PAGE EXTRACT:
»»

Skip to content

Redis-Driven Error Pattern Classification - ADR

Status: Proposed Date: 2025-01-09 Author: System Architecture Related: ERROR_HANDLING_MODERNIZATION.md, connector-error-handling-standard.md Supersedes: database-driven-error-classification.md (PostgreSQL approach)


Context

The emp-job-queue system processes logs from multiple external services (ComfyUI, Ollama, Stable Diffusion) and must classify error messages as fatal (fail the job), non-fatal (log but continue), or ignore (regular logs).

Current Approach: Hardcoded Catalogs

Error classification logic is embedded in each connector's TypeScript code:

typescript
private classifyLogMessage(message: string): 'fatal' | 'non-fatal' | 'ignore' {
  const messageLower = message.toLowerCase();

  // Hardcoded patterns
  if (messageLower.includes('custom validation failed')) return 'fatal';
  if (messageLower.includes('dash0.com')) return 'non-fatal';
  if (messageLower.includes('out of memory')) return 'fatal';
  // ... 20+ more patterns

  return 'ignore';
}

Problems with Hardcoded Patterns

  1. Deployment Required: Every new error pattern requires code change + rebuild + redeploy
  2. No Hot-Fixing: Can't quickly reclassify errors in production without deployment
  3. Limited Collaboration: Only engineers with repo access can update patterns
  4. No Analytics: Can't track which patterns match most frequently
  5. Environment Inconsistency: Dev/staging/prod might need different classifications
  6. Pattern Sprawl: As we discover new errors, code becomes increasingly complex

Real-World Scenario

🚨 Production Alert: Jobs failing due to new ComfyUI error message
   "RuntimeError: CUDA driver version mismatch"

Current process:
1. Engineer identifies pattern needs to be cataloged (5 min)
2. Update TypeScript code to add pattern (10 min)
3. Run tests, commit, push (15 min)
4. CI/CD pipeline builds + deploys (20 min)
5. Total time to fix: 50+ minutes

Desired process:
1. Admin runs CLI/API command to add pattern
2. Redis SET operation completes instantly
3. Workers refresh cache within 30 seconds (or immediately via Pub/Sub)

««

PROBLEMS TO SOLVE:
A. According to the Redis error classification record, which approach does it supersede?
B. Extend the Redis error classification record onward from its final line.
The records come from a separate source.

INFORMATION PROVIDED:
»»

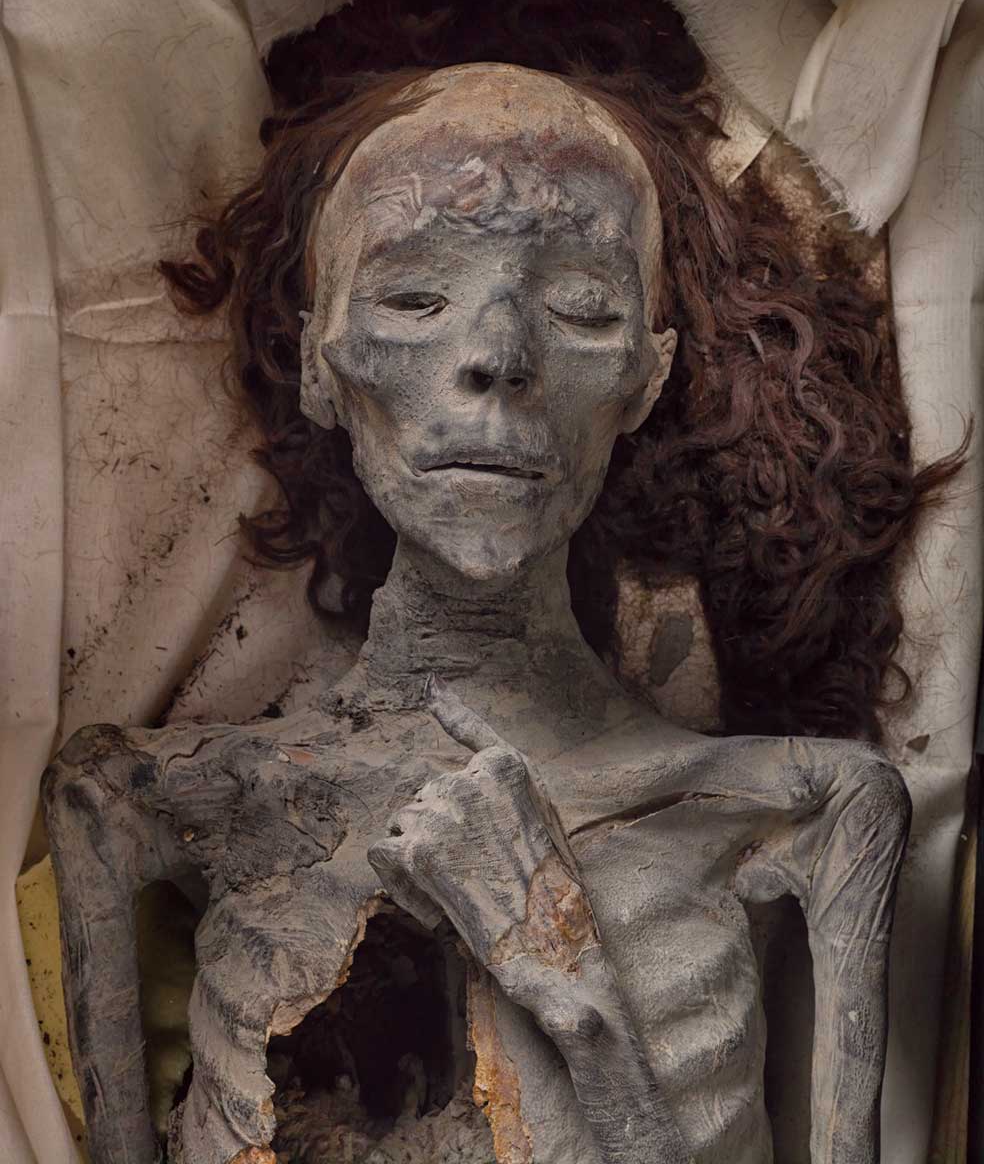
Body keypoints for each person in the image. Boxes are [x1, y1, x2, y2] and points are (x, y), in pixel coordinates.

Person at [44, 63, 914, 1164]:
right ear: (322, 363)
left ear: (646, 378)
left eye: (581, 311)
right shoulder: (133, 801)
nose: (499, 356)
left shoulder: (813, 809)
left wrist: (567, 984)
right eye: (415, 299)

««

ANSWERS PER TASK:
A. It supersedes database-driven-error-classification.md, the PostgreSQL approach.

B.
4. Total time to fix: <1 minute

Decision

Implement Redis-based error pattern classification with the following characteristics:

1. Redis Data Structure

Store error patterns in Redis hashes organized by connector type:

typescript
// Key structure: error_patterns:{connector_type}
// Value: Hash { pattern_id → JSON }

// Global patterns (all connectors)
Key: "error_patterns:global"
Hash: {
  "global_001": JSON.stringify({
    pattern: "out of memory",
    match_type: "contains",
    case_sensitive: false,
    classification: "fatal",
    priority: 95,
    description: "Memory exhaustion (all services)",
    example_message: "CUDA out of memory",
    active: true,
    created_at: "2025-01-09T12:00:00Z",
    updated_at: "2025-01-09T12:00:00Z",
    created_by: "system"
  })
}

// ComfyUI-specific patterns
Key: "error_patterns:comfyui"
Hash: {
  "comfyui_001": JSON.stringify({
    pattern: "custom validation failed",
    match_type: "contains",
    case_sensitive: false,
    classification: "fatal",
    priority: 100,
    description: "ComfyUI custom node validation",
    example_message: "Custom validation failed: missing required parameter",
    active: true,
    created_at: "2025-01-09T12:00:00Z"
  })
}

// Pattern version tracking (for cache invalidation)
Key: "error_patterns:version"
Value: "1736424000000" (Unix timestamp)

2. Worker Implementation - Zero-Overhead Pattern Matching

In-memory cache with instant Redis updates - patterns loaded once at startup:

typescript
class ComfyUIRestStreamConnector {
  // Pre-compiled patterns in memory
  private fatalPatterns: CompiledPattern[] = [];
  private nonFatalPatterns: CompiledPattern[] = [];
  private lastPatternVersion: string = '0';
  private readonly connectorType = 'comfyui';

  async initialize() {
    // Load patterns ONCE at worker startup
    await this.loadPatternsFromRedis();

    // Subscribe to pattern update events (instant invalidation)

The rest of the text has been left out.